GOAL: Show every line in the entries below that contains the string "planeOp". Only matches with the same capitalization count.

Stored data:
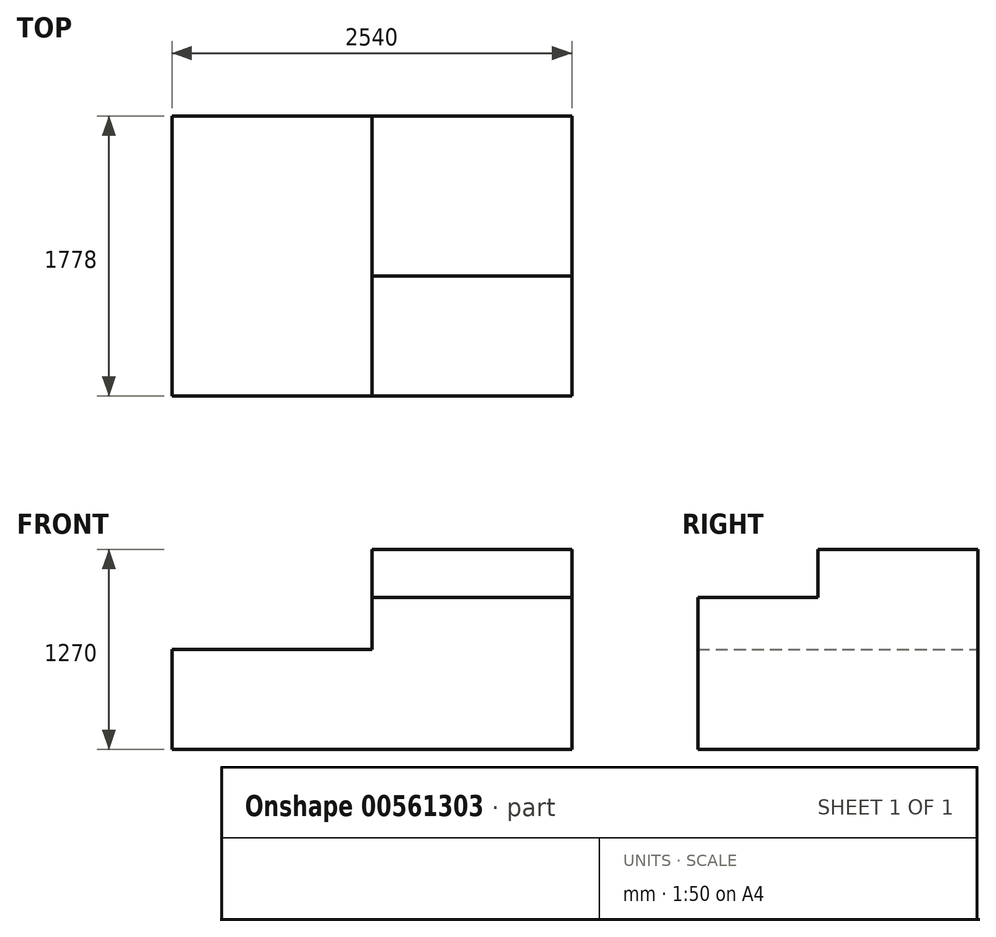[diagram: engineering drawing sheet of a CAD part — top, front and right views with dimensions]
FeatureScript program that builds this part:
annotation { "Feature Type Name" : "Feature", "Feature Type Description" : "" }
export const myFeature = defineFeature(function(context is Context, id is Id, definition is map)
    precondition{}
    {
        {
            var Q0;
            Q0=qCreatedBy(makeId("Front.planeOp"),FACE);
            var sketch = newSketch(context, id + "F0", { "sketchPlane" : qUnion([Q0])});
            skLineSegment(sketch, "E0", {"start": v(-74.67, -74.45) * mm, "end": v(2465.33, -74.45) * mm});
            skLineSegment(sketch, "E1", {"start": v(2465.33, -74.45) * mm, "end": v(2465.33, 890.75) * mm});
            skLineSegment(sketch, "E2", {"start": v(2465.33, 890.75) * mm, "end": v(1195.33, 890.75) * mm});
            skLineSegment(sketch, "E3", {"start": v(1195.33, 890.75) * mm, "end": v(1195.33, 560.55) * mm});
            skLineSegment(sketch, "E4", {"start": v(1195.33, 560.55) * mm, "end": v(-74.67, 560.55) * mm});
            skLineSegment(sketch, "E5", {"start": v(-74.67, 560.55) * mm, "end": v(-74.67, -74.45) * mm});
            skLineSegment(sketch, "E6", {"start": v(1195.33, 890.75) * mm, "end": v(1195.33, 1195.55) * mm});
            skLineSegment(sketch, "E7", {"start": v(1195.33, 1195.55) * mm, "end": v(2465.33, 1195.55) * mm});
            skLineSegment(sketch, "E8", {"start": v(2465.33, 1195.55) * mm, "end": v(2465.33, 890.75) * mm});
            skSolve(sketch);
        }
        {
            var Q0;
            Q0=makeQuery(id+"F0.imprint","IMPRINT",FACE,{"disambiguationData":[TD([[makeQuery(id+"F0.imprint","IMPRINT",EDGE,{"derivedFrom":sQuery(id+"F0.wireOp",EDGE,"E0")}),1.0]])]});
            extrude(context, id + "F1", {"entities" : qUnion([Q0]), "depth" : 1778 * mm, "offsetDistance" : 25.4 * mm});
        }
        {
            var Q0;
            Q0=makeQuery(id+"F0.imprint","IMPRINT",FACE,{"disambiguationData":[TD([[makeQuery(id+"F0.imprint","IMPRINT",EDGE,{"derivedFrom":sQuery(id+"F0.wireOp",EDGE,"E2")}),-1.0]])]});
            extrude(context, id + "F2", {"entities" : qUnion([Q0]), "operationType" : NewBodyOperationType.ADD, "depth" : 1016 * mm, "offsetDistance" : 25.4 * mm});
        }
    });
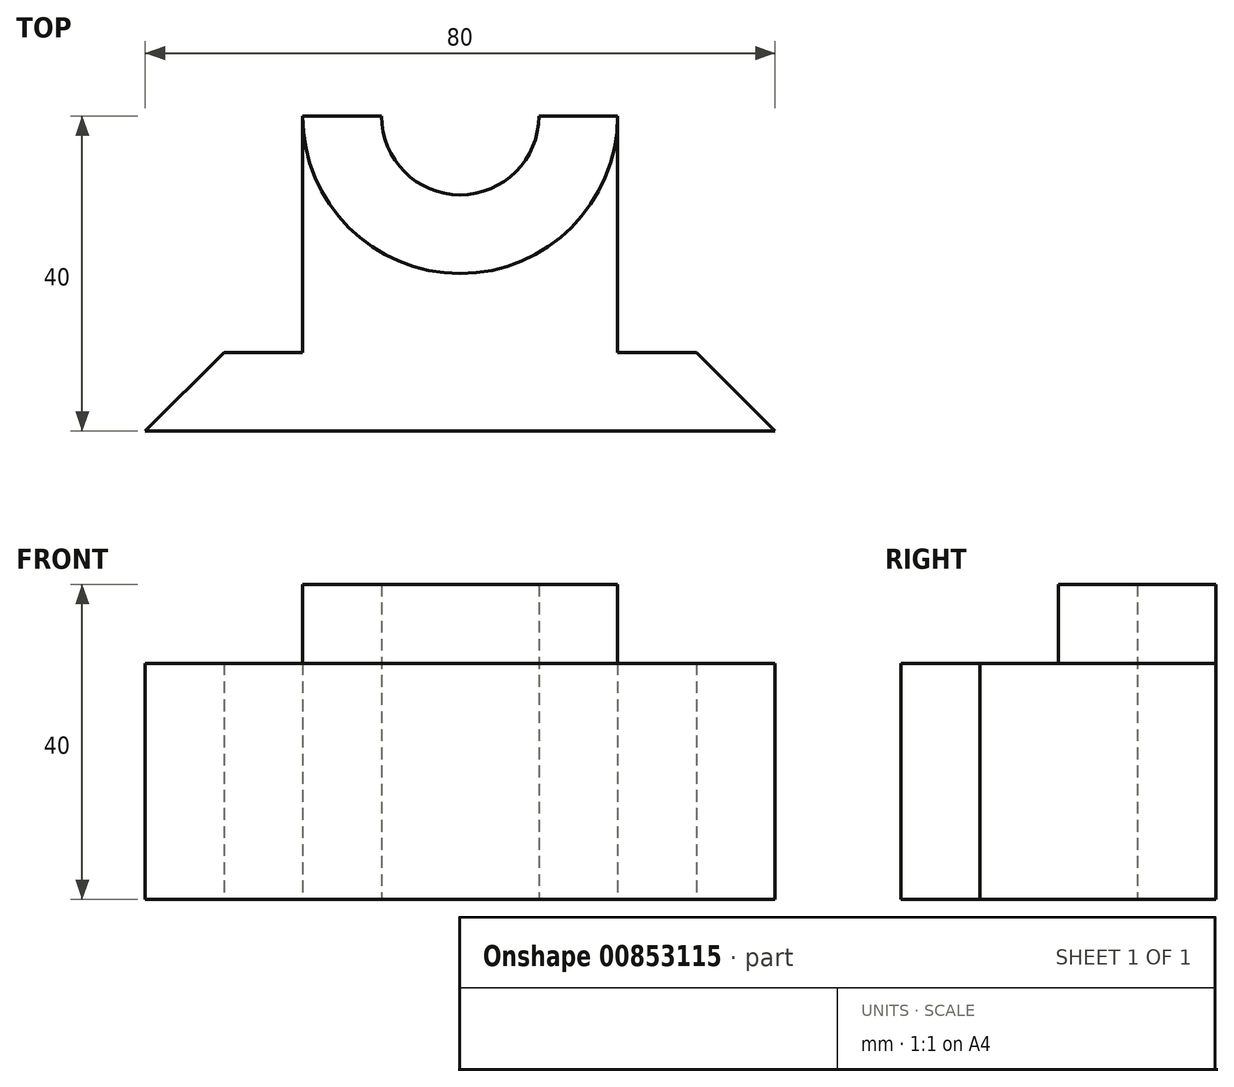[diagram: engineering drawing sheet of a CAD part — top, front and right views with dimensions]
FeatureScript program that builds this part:
annotation { "Feature Type Name" : "Feature", "Feature Type Description" : "" }
export const myFeature = defineFeature(function(context is Context, id is Id, definition is map)
    precondition{}
    {
        {
            var Q0;
            Q0=qCreatedBy(makeId("Top.planeOp"),FACE);
            var sketch = newSketch(context, id + "F0", { "sketchPlane" : qUnion([Q0])});
            skLineSegment(sketch, "E0", {"start": v(0, 0) * mm, "end": v(40, 0) * mm});
            skLineSegment(sketch, "E1", {"start": v(20, 40) * mm, "end": v(20, 40) * mm});
            skLineSegment(sketch, "E2", {"start": v(0, 20) * mm, "end": v(0, 20) * mm});
            skPoint(sketch, "E3.visualSharp", {"position": v(20, 20) * mm});
            skArc(sketch, "E3.filletArc", {"start": v(0, 20) * mm, "mid": v(14.14, 25.86) * mm, "end": v(20, 40) * mm});
            skLineSegment(sketch, "E4", {"start": v(10, 40) * mm, "end": v(10, 40) * mm});
            skLineSegment(sketch, "E5", {"start": v(0, 30) * mm, "end": v(0, 30) * mm});
            skPoint(sketch, "E6.visualSharp", {"position": v(10, 30) * mm});
            skArc(sketch, "E6.filletArc", {"start": v(0, 30) * mm, "mid": v(7.07, 32.93) * mm, "end": v(10, 40) * mm});
            skLineSegment(sketch, "E7", {"start": v(20, 10) * mm, "end": v(20, 40) * mm});
            skLineSegment(sketch, "E8.MirrorCS", {"start": v(0, 0) * mm, "end": v(-40, 0) * mm});
            skLineSegment(sketch, "E9.MirrorCS", {"start": v(-20, 10) * mm, "end": v(-20, 40) * mm});
            skArc(sketch, "E10.MirrorCS", {"start": v(0, 20) * mm, "mid": v(-14.14, 25.86) * mm, "end": v(-20, 40) * mm});
            skArc(sketch, "E11.MirrorCS", {"start": v(0, 30) * mm, "mid": v(-7.07, 32.93) * mm, "end": v(-10, 40) * mm});
            skLineSegment(sketch, "E12", {"start": v(-20, 40) * mm, "end": v(-10, 40) * mm});
            skLineSegment(sketch, "E13", {"start": v(10, 40) * mm, "end": v(20, 40) * mm});
            skLineSegment(sketch, "E14", {"start": v(40, 0) * mm, "end": v(30, 0) * mm});
            skLineSegment(sketch, "E15", {"start": v(40, 0) * mm, "end": v(30, 10) * mm});
            skLineSegment(sketch, "E16", {"start": v(30, 10) * mm, "end": v(20, 10) * mm});
            skLineSegment(sketch, "E17", {"start": v(-30, 10) * mm, "end": v(-40, 0) * mm});
            skLineSegment(sketch, "E18", {"start": v(-30, 10) * mm, "end": v(-20, 10) * mm});
            skSolve(sketch);
        }
        {
            var Q0;
            Q0=makeQuery(id+"F0.imprint","IMPRINT",FACE,{"disambiguationData":[TD([[makeQuery(id+"F0.imprint","IMPRINT",EDGE,{"derivedFrom":sQuery(id+"F0.wireOp",EDGE,"E0")}),1.0]])]});
            extrude(context, id + "F1", {"entities" : qUnion([Q0]), "depth" : 30 * mm, "offsetDistance" : 25 * mm});
        }
        {
            var Q0;
            Q0=makeQuery(id+"F0.imprint","IMPRINT",FACE,{"disambiguationData":[TD([[makeQuery(id+"F0.imprint","IMPRINT",EDGE,{"derivedFrom":sQuery(id+"F0.wireOp",EDGE,"E3.filletArc")}),1.0]])]});
            extrude(context, id + "F2", {"entities" : qUnion([Q0]), "operationType" : NewBodyOperationType.ADD, "depth" : 40 * mm, "offsetDistance" : 25 * mm});
        }
    });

SOLUTION FOR THIS EXERCISE:
            Q0=qCreatedBy(makeId("Front.planeOp"),FACE);
            Q0=qCreatedBy(makeId("Top.planeOp"),FACE);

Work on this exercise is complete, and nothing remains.